Yes, mercy. To find it look at it practices by a Saint Vincent de Paul, a Saint Katherine Drexel, or a Saint Peter Claver, along with the countless army of other saints. Their exercise of mercy changed the face of the earth because it was a mercy imitating the Divine Mercy. Adoration of the merciful Heart of Christ allows them to bring mercy to the world. Every saint lights fires in a dark world because everything they do they do out of love for God. As Saint Thomas teaches, “The sum total of the Christian religion consists in mercy, as regards external works; but the inward love of charity, whereby we are united to God, preponderates over both love and mercy for our neighbor” (Summa Theologiae, II-II, q. 30, a. 4, ad.2).
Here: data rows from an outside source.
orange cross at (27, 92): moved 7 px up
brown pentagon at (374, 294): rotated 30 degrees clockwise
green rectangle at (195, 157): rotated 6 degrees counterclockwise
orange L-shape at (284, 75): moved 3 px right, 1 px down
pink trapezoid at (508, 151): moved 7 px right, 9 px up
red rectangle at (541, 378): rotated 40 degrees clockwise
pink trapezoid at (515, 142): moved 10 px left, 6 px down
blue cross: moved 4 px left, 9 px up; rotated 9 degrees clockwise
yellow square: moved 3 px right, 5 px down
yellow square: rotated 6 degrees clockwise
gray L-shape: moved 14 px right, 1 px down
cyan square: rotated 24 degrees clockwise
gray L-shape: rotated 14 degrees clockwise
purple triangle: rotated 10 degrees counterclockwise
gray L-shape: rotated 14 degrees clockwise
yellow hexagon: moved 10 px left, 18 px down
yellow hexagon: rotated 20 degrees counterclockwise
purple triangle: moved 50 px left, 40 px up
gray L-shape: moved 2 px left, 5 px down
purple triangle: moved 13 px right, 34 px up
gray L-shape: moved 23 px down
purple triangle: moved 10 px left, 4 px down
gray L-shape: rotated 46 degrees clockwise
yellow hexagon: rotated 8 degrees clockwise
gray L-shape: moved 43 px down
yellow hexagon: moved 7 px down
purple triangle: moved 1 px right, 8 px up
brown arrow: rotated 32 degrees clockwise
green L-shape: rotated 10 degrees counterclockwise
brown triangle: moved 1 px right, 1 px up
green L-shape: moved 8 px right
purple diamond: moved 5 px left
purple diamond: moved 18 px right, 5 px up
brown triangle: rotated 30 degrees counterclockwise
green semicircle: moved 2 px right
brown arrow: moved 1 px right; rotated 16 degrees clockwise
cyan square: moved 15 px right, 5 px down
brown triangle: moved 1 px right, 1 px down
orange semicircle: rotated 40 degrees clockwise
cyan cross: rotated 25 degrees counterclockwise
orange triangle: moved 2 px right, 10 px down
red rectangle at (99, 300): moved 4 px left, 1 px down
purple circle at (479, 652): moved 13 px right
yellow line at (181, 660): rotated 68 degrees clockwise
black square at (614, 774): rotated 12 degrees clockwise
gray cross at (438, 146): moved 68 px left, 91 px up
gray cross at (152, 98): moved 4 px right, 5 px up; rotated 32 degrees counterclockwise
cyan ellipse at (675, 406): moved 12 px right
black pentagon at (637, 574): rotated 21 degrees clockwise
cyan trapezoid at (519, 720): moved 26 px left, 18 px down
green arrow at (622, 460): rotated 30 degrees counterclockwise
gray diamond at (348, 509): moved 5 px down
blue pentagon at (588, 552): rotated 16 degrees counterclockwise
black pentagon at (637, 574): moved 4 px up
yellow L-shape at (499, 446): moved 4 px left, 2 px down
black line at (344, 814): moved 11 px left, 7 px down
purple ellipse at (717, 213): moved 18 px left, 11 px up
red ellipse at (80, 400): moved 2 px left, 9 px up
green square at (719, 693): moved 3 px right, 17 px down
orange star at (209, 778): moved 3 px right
Tell that to those who chatter endlessly about love of the poor. Only the truth about God and His mercy will relieve the plight of the poor. Oh yes, they want bread, but their hearts crave the Bread of Angels more. Yes, they desire justice. Don’t we all? But the justice they covet most of all is the right to know how to love God. “What does it profit a man to gain the whole world and lose his soul” (Mk. 8:36). Outside of this luminous Divine Truth, all mercy talk is just cheap talk.

It might be time to stop kicking around mercy. Otherwise it won’t be long before mercy becomes unrecognizable and ultimately fades from our midst. If that happens we shall rue the day, because the consequences for man will be merciless.